消费结构变动将引致金融需求变动,而对农业转移人口的金融需求研究较少,仍是一个模糊的范畴,其概念内涵尚未被明确界定。夏琦等(2009)将农民工的金融需求分为四类,即方便的支付结算服务、低门槛信贷服务、投资理财和金融知识,并指出银行对农民工金融能力的认识偏差是影响金融服务的主要原因。张立迎等(2012)区分了农民工的融资性金融需求和非融资性金融需求,在非融资性金融需求方面,农民工以结算服务和借记卡业务的需求为主,保险和投资类金融服务的需求也趋于旺盛,在融资性金融需求方面,农民工在需求金额上表现出阶段性和多样化特征,进城务工初期需要5000元以下小额信贷扶持,而农民工创业则需要20至200万不等的资金;她认为非融资性金融服务的问题在于金融机构服务意识不足、宣传不够,而融资性金融服务的问题在于金融机构限制条件多,产品创新不足。非融资性金融需求的研究以定性为主,并不深入;融资性金融需求的研究则较为丰富。马九杰等(2012)指出农民工在城市中面临多方面的社会排斥,而金融排斥尤甚;形成这种金融排斥的原因既有来自金融机构门槛过高的方面,也有来自农民工金融知识缺乏的方面。熊德平等(2013)对宁波市农民工的金融行为进行了问卷调查,认为性别、年龄、累计务工年限和就业方式对农民工信贷需求具有显著影响;而性别、年龄、累计务工年限和收入对农民工选择正规信贷途径有显著影响。邓锴对农民工的信贷需求影响因素做了持续的研究。从成本的角度分析,农民工生活用品及房屋租赁费、食品及交通费、休闲费和健康成本等4个因素对农户信贷需求影响显著且均为负向影响(邓锴等,2014a);从收入稳定性的角度分析,务工年限、工作技术含量、近两年换行业次数等变量以工资性收入的稳定性为中介对农民工信贷需求产生影响,工资性收入不稳定的农民工较工资性收入稳定的农民工贷款意愿更强烈(邓锴等,2014b);从收入质量的角度分析,收入质量中的家庭收支情况、务工收入与总收入比值、生活成本、工作技能等4个变量对信贷需求有负向影响,而变量换行业次数对信贷需求有正向影响(邓锴等,2016)。值得注意的是,表4-1所归纳已有研究中测算的信贷需求主要针对正规金融渠道,在产品上既包含信用融资,也包含抵押、质押和担保融资;而本研究所称信贷特指个人消费信用贷款,在表述上存在差异。较之老一代农民工,已有文献更关注新生代农民工的金融需求,针对性的研究较多。中国人民银行合肥中心支行金融研究处(2010)指出,新生代农民工的银行卡持卡比例较高,对个人信用的关注度较高,金融知识水平(如自助银行、反假币、理财产品)较高;金融需求主要包括结算类、融资类和保险理财类,就融资类金融需求而言,住房按揭贷款需求比例最高,其次是个人消费贷款。中国人民银行渭南市中心支行课题组(2011)指出新生代农民工的金融需求较其父代变化较大,对快捷类银行结算、贷款融资和新型金融产品的需求较大。娄延强等(2015)指出,90%的新生代农民工仅使用银行存款理财,信用卡的使用比例不高。

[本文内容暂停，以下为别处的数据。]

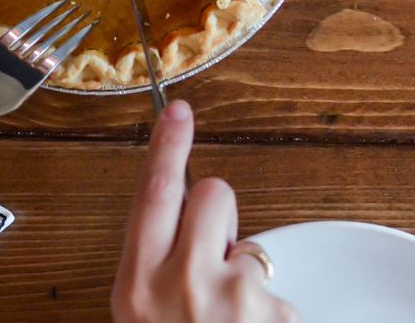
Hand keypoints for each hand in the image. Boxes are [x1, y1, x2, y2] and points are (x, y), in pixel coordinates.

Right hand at [111, 100, 299, 322]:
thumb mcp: (140, 312)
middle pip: (212, 194)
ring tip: (230, 318)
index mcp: (138, 286)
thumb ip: (154, 266)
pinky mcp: (275, 313)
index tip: (178, 112)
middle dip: (218, 213)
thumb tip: (182, 224)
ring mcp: (232, 298)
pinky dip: (269, 312)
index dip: (168, 146)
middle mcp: (183, 285)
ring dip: (242, 273)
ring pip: (249, 243)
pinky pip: (276, 289)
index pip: (154, 193)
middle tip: (213, 260)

表4-1 已有研究对农民工信贷需求的调查(www.xing528.com)

数据来源:根据已有研究整理。

受农村传统消费观念和城市人口消费观念双重影响(申鹏等,2014),农业转移人口具有特殊的消费结构,从而引致特殊的消费金融需求。一方面,农业转移人口寄回农村家庭的收入比例降低,绝大多数消费行为在城市发生,长久居住的预期使其敢于投资不动产和购买耐用品,增加自身和后代的人力资本投入;而另一方面,与城市人口的社会身份差异也迫使其通过补偿性消费来获得尽可能一致的社会待遇,特别是在居住环境和基本公共服务方面。以家庭为单位进入城市的农业转移人口在赡养老人和抚养子女方面需同时承担经济责任和社会责任,这一代人自身市民化的支出将填补农业转移人口与几代城市人口的累计差距。研究将以农业转移人口收入分配结构为切入点,对江苏省南京市、苏州市、无锡市和安徽省合肥市的2230名农业转移人口进行问卷调查,划分消费目的考察农业转移人口的消费结构并与农民工和城市人口家庭对比,分别从非融资性和融资性两个层面分析农业转移人口的消费金融需求结构并与消费结构相对应,强调不同消费金融需求结构下的渠道选择差异,指出农业转移人口会针对不同消费目的的金融需求选取不同的融资渠道。